WHAT THE EXERCISE ASKS:
Copy the text read from every page in the data below, changing each "Entreprise de nettoyage" to "Société de nettoyage" and leaving everything else as it is. Leave the pictures out of your answer.

╔══

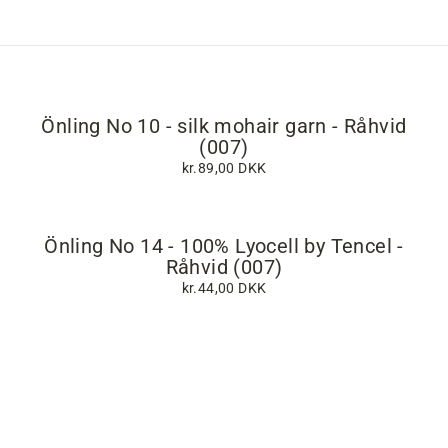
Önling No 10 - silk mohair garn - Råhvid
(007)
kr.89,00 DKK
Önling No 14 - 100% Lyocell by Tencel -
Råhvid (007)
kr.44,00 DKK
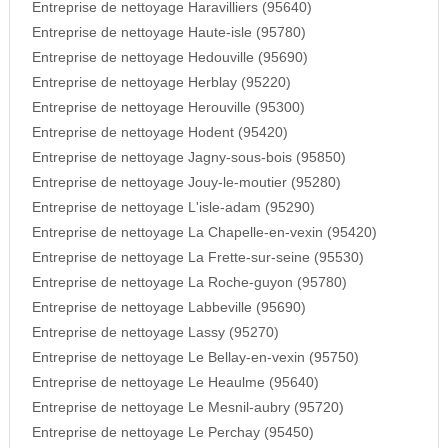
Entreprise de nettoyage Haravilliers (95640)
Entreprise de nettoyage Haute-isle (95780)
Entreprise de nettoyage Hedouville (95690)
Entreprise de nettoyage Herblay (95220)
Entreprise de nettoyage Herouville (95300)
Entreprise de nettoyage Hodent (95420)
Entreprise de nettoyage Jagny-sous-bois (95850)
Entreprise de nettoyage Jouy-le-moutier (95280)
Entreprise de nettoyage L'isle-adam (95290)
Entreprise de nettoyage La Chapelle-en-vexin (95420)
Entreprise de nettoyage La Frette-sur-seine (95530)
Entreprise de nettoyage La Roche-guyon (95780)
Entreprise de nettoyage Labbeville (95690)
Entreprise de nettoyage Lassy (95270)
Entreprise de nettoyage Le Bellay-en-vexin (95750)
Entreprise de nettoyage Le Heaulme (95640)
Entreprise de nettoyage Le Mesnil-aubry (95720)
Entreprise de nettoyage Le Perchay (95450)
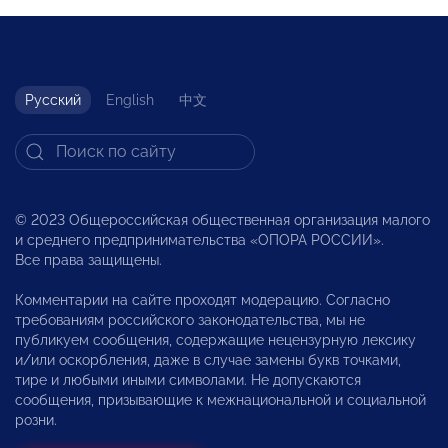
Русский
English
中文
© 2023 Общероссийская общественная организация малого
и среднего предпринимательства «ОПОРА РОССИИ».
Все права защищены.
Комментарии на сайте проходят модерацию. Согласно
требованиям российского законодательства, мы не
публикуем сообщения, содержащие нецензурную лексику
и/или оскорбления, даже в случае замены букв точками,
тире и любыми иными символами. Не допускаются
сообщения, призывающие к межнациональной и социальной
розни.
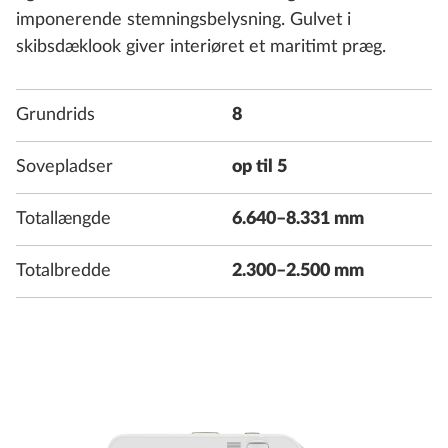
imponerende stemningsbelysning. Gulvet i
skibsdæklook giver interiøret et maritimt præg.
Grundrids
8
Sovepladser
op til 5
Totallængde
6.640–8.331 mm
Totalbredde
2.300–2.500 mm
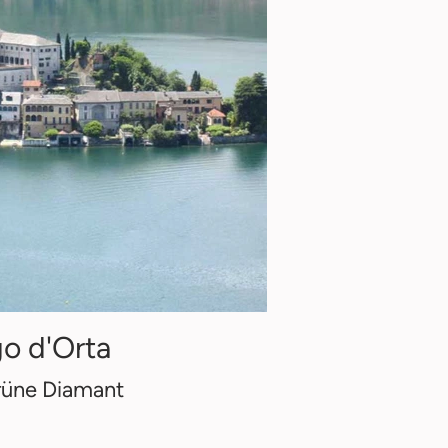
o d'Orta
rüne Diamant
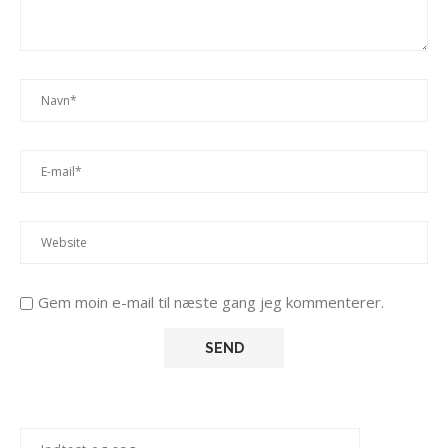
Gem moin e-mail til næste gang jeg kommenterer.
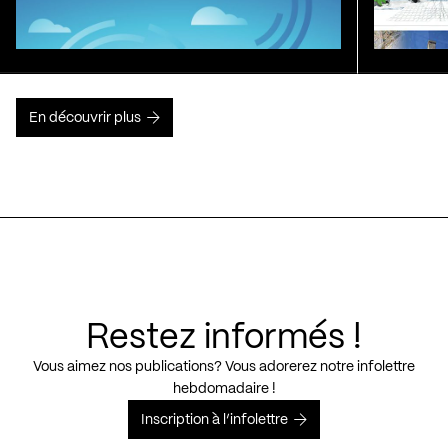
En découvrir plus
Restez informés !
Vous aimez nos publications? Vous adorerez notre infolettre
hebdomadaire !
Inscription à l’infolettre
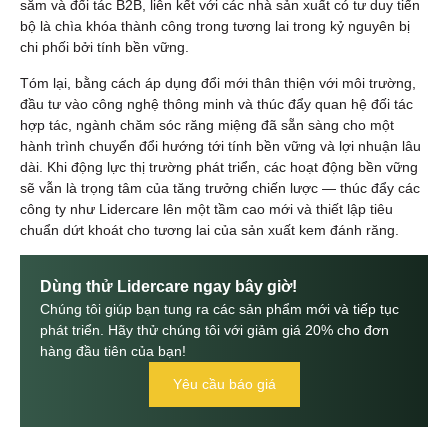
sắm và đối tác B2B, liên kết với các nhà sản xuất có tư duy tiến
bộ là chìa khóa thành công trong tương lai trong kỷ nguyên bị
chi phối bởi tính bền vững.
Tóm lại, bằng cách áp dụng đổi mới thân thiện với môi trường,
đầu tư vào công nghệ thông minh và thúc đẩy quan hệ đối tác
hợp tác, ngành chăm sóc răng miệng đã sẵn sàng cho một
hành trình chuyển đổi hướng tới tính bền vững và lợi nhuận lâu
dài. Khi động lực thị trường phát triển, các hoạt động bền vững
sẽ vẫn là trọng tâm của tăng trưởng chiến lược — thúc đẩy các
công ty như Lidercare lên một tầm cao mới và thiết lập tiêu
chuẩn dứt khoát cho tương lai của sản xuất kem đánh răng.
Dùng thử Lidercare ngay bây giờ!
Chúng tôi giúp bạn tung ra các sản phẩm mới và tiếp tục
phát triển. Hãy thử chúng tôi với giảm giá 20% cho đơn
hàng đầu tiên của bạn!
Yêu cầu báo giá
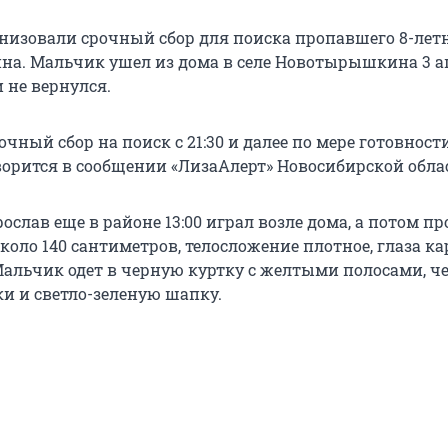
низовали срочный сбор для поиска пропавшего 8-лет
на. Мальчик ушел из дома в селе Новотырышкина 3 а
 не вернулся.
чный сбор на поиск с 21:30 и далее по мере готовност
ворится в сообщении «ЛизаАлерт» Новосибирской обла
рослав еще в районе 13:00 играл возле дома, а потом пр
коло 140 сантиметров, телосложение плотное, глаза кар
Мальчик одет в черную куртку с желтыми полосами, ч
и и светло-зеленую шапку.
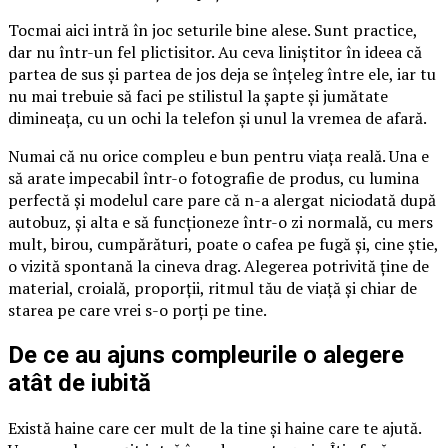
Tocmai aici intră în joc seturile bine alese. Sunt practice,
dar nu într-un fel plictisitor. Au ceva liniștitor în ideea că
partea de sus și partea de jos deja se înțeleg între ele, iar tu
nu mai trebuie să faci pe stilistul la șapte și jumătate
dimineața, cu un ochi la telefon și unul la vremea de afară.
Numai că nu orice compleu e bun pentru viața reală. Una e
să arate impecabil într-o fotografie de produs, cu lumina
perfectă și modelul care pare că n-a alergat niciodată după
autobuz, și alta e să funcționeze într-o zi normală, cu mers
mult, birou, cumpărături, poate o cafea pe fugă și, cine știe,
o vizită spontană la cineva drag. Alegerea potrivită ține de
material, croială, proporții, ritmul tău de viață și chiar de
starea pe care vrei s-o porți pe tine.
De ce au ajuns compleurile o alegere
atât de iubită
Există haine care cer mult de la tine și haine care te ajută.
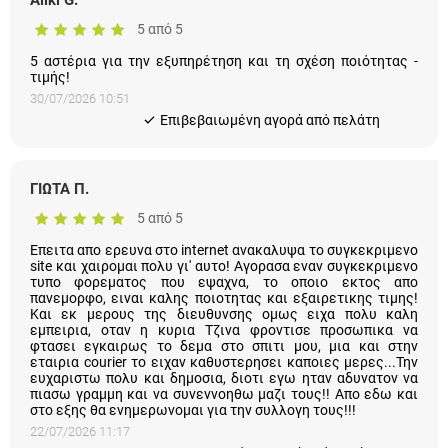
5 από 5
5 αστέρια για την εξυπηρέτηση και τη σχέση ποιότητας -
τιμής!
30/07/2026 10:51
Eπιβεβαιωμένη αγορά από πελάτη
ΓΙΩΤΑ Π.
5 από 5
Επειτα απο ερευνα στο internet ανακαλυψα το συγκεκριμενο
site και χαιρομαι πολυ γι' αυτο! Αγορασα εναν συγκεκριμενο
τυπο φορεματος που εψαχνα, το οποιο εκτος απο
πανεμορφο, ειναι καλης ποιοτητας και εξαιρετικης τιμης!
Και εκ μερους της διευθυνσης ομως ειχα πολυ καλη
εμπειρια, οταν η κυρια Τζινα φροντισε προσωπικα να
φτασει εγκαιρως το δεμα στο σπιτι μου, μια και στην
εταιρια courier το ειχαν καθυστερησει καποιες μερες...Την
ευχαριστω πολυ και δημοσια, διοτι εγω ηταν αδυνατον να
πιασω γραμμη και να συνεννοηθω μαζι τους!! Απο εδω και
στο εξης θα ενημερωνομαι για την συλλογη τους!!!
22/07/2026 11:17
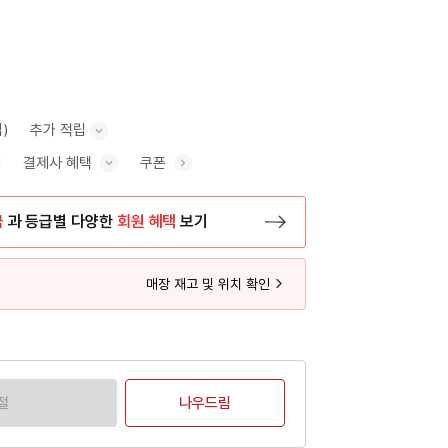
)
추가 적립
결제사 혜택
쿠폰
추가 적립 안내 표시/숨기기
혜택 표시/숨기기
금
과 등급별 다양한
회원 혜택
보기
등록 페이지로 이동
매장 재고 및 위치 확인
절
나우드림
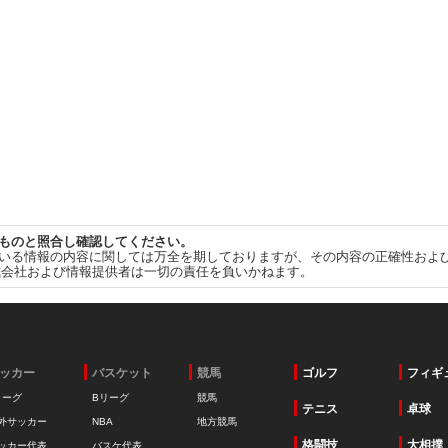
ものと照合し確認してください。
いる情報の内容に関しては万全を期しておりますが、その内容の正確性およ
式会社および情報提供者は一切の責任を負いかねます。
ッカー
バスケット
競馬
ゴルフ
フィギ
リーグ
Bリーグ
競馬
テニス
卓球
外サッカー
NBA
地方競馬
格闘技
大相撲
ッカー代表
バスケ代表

╚══

EXERCISE RESPONSE:
Önling No 10 - silk mohair garn - Råhvid
(007)
kr.89,00 DKK
Önling No 14 - 100% Lyocell by Tencel -
Råhvid (007)
kr.44,00 DKK
Société de nettoyage Haravilliers (95640)
Société de nettoyage Haute-isle (95780)
Société de nettoyage Hedouville (95690)
Société de nettoyage Herblay (95220)
Société de nettoyage Herouville (95300)
Société de nettoyage Hodent (95420)
Société de nettoyage Jagny-sous-bois (95850)
Société de nettoyage Jouy-le-moutier (95280)
Société de nettoyage L'isle-adam (95290)
Société de nettoyage La Chapelle-en-vexin (95420)
Société de nettoyage La Frette-sur-seine (95530)
Société de nettoyage La Roche-guyon (95780)
Société de nettoyage Labbeville (95690)
Société de nettoyage Lassy (95270)
Société de nettoyage Le Bellay-en-vexin (95750)
Société de nettoyage Le Heaulme (95640)
Société de nettoyage Le Mesnil-aubry (95720)
Société de nettoyage Le Perchay (95450)
Русский
English
中文
© 2023 Общероссийская общественная организация малого
и среднего предпринимательства «ОПОРА РОССИИ».
Все права защищены.
Комментарии на сайте проходят модерацию. Согласно
требованиям российского законодательства, мы не
публикуем сообщения, содержащие нецензурную лексику
и/или оскорбления, даже в случае замены букв точками,
тире и любыми иными символами. Не допускаются
сообщения, призывающие к межнациональной и социальной
розни.
imponerende stemningsbelysning. Gulvet i
skibsdæklook giver interiøret et maritimt præg.
Grundrids
8
Sovepladser
op til 5
Totallængde
6.640–8.331 mm
Totalbredde
2.300–2.500 mm
o d'Orta
rüne Diamant
Gem moin e-mail til næste gang jeg kommenterer.
En découvrir plus
Restez informés !
Vous aimez nos publications? Vous adorerez notre infolettre
hebdomadaire !
Inscription à l’infolettre
sắm và đối tác B2B, liên kết với các nhà sản xuất có tư duy tiến
bộ là chìa khóa thành công trong tương lai trong kỷ nguyên bị
chi phối bởi tính bền vững.
Tóm lại, bằng cách áp dụng đổi mới thân thiện với môi trường,
đầu tư vào công nghệ thông minh và thúc đẩy quan hệ đối tác
hợp tác, ngành chăm sóc răng miệng đã sẵn sàng cho một
hành trình chuyển đổi hướng tới tính bền vững và lợi nhuận lâu
dài. Khi động lực thị trường phát triển, các hoạt động bền vững
sẽ vẫn là trọng tâm của tăng trưởng chiến lược — thúc đẩy các
công ty như Lidercare lên một tầm cao mới và thiết lập tiêu
chuẩn dứt khoát cho tương lai của sản xuất kem đánh răng.
Dùng thử Lidercare ngay bây giờ!
Chúng tôi giúp bạn tung ra các sản phẩm mới và tiếp tục
phát triển. Hãy thử chúng tôi với giảm giá 20% cho đơn
hàng đầu tiên của bạn!
Yêu cầu báo giá
низовали срочный сбор для поиска пропавшего 8-лет
на. Мальчик ушел из дома в селе Новотырышкина 3 а
 не вернулся.
чный сбор на поиск с 21:30 и далее по мере готовност
ворится в сообщении «ЛизаАлерт» Новосибирской обла
рослав еще в районе 13:00 играл возле дома, а потом пр
коло 140 сантиметров, телосложение плотное, глаза кар
Мальчик одет в черную куртку с желтыми полосами, ч
и и светло-зеленую шапку.
Tocmai aici intră în joc seturile bine alese. Sunt practice,
dar nu într-un fel plictisitor. Au ceva liniștitor în ideea că
partea de sus și partea de jos deja se înțeleg între ele, iar tu
nu mai trebuie să faci pe stilistul la șapte și jumătate
dimineața, cu un ochi la telefon și unul la vremea de afară.
Numai că nu orice compleu e bun pentru viața reală. Una e
să arate impecabil într-o fotografie de produs, cu lumina
perfectă și modelul care pare că n-a alergat niciodată după
autobuz, și alta e să funcționeze într-o zi normală, cu mers
mult, birou, cumpărături, poate o cafea pe fugă și, cine știe,
o vizită spontană la cineva drag. Alegerea potrivită ține de
material, croială, proporții, ritmul tău de viață și chiar de
starea pe care vrei s-o porți pe tine.
De ce au ajuns compleurile o alegere
atât de iubită
Există haine care cer mult de la tine și haine care te ajută.
5 από 5
5 αστέρια για την εξυπηρέτηση και τη σχέση ποιότητας -
τιμής!
30/07/2026 10:51
Eπιβεβαιωμένη αγορά από πελάτη
ΓΙΩΤΑ Π.
5 από 5
Επειτα απο ερευνα στο internet ανακαλυψα το συγκεκριμενο
site και χαιρομαι πολυ γι' αυτο! Αγορασα εναν συγκεκριμενο
τυπο φορεματος που εψαχνα, το οποιο εκτος απο
πανεμορφο, ειναι καλης ποιοτητας και εξαιρετικης τιμης!
Και εκ μερους της διευθυνσης ομως ειχα πολυ καλη
εμπειρια, οταν η κυρια Τζινα φροντισε προσωπικα να
φτασει εγκαιρως το δεμα στο σπιτι μου, μια και στην
εταιρια courier το ειχαν καθυστερησει καποιες μερες...Την
ευχαριστω πολυ και δημοσια, διοτι εγω ηταν αδυνατον να
πιασω γραμμη και να συνεννοηθω μαζι τους!! Απο εδω και
στο εξης θα ενημερωνομαι για την συλλογη τους!!!
22/07/2026 11:17
)
추가 적립
결제사 혜택
쿠폰
추가 적립 안내 표시/숨기기
혜택 표시/숨기기
금
과 등급별 다양한
회원 혜택
보기
등록 페이지로 이동
매장 재고 및 위치 확인
절
나우드림
ものと照合し確認してください。
いる情報の内容に関しては万全を期しておりますが、その内容の正確性およ
式会社および情報提供者は一切の責任を負いかねます。
ッカー
バスケット
競馬
ゴルフ
フィギ
リーグ
Bリーグ
競馬
テニス
卓球
外サッカー
NBA
地方競馬
格闘技
大相撲
ッカー代表
バスケ代表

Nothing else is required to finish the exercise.